I have put into brackets what I omitted, and I just doubled the quantities of the mange tout and baby corn, according to what I had at the time.

Ingredients:
2 tablespoons olive oil
1 onion, sliced
Pinch sea salt
1 green chili seeded and finely chopped
3/4-inch chunk fresh ginger, peeled and cut into fine strips
1/4 teaspoon chili flakes
1 teaspoon turmeric
1 teaspoon ground cumin
1 teaspoon ground coriander
1 teaspoon ground ginger
1 can coconut milk
600ml vegetable stock
1 teaspoon sugar
(1 tablespoon tamarind paste)
(300g broccoli, broken into florets)
300g Cauliflower, separated into florets
125g Baby Corn, halved
150g Mange Tout (or sugar snap peas)

Method:
- Heat the oil in a large saucepan and fry the sliced onion and garlic, sprinkled with the salt flakes until it softens. Add the green chili and ginger strips and stir every now and again while cooking for about 1 minute.

- Add the chili flakes, turmeric, ground cumin, and ginger. Stir well and cook for another minute or so, before adding the coconut milk, stock, sugar and tamarind paste (if you have it). Stir to combine.

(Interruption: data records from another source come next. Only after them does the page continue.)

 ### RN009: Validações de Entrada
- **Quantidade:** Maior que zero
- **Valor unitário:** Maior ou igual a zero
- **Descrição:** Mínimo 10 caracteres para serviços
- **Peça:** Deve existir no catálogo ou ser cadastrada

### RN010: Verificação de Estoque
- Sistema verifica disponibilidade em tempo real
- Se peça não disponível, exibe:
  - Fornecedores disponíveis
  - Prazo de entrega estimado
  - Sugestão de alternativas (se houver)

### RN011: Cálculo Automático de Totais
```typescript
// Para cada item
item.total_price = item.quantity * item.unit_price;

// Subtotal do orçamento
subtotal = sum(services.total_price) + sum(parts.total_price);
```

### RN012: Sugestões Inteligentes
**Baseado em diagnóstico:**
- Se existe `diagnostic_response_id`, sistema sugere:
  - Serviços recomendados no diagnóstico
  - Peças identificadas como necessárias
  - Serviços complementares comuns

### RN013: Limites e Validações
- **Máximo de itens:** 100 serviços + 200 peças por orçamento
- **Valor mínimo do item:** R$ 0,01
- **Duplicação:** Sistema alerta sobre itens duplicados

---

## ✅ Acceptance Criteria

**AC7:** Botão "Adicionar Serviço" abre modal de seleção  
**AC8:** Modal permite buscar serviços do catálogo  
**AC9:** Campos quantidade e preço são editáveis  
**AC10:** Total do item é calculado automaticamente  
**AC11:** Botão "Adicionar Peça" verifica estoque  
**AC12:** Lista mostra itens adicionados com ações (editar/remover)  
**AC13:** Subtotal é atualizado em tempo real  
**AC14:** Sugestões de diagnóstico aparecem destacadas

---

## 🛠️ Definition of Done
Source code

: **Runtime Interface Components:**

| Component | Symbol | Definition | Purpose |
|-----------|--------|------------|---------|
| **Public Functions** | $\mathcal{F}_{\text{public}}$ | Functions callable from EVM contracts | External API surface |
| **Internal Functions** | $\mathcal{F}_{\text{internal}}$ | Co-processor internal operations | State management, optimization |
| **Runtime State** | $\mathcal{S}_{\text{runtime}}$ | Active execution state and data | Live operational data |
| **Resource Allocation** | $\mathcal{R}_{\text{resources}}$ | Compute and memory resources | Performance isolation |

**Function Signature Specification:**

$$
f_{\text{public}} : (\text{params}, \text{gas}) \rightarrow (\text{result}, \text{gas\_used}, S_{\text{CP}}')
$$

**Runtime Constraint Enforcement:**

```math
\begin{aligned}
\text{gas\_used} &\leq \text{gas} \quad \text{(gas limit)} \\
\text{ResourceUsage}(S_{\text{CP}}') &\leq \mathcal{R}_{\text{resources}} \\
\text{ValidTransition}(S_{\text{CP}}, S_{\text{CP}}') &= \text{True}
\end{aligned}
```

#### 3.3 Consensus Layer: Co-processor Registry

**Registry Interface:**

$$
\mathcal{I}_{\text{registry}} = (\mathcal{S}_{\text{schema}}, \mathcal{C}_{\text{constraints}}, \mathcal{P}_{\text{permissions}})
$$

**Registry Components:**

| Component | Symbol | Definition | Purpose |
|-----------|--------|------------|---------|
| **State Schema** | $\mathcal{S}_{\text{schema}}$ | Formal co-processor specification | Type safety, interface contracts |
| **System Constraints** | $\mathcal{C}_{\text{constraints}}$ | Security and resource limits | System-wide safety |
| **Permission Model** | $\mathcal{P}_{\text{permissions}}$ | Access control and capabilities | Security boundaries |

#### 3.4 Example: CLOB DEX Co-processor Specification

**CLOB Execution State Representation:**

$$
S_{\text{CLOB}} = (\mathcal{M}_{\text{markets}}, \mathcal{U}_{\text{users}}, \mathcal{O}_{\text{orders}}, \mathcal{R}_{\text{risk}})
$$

- Bring the sauce to the boil. Add the cauliflower (and broccoli) florets and cook for about 10 minutes. Then add the baby corn and cook for a further 3 minutes. Cook until vegetables are tender (about 5-10 min), then add the mange tout, and ground coriander, and cook for a further 3-5 minutes.

- Season to taste, sprinkle with the fresh coriander. Serve with rice, or naan bread.

- Should serve 4 people, generously.

I believe this freezes well, keeps for 3 days in the fridge for leftovers!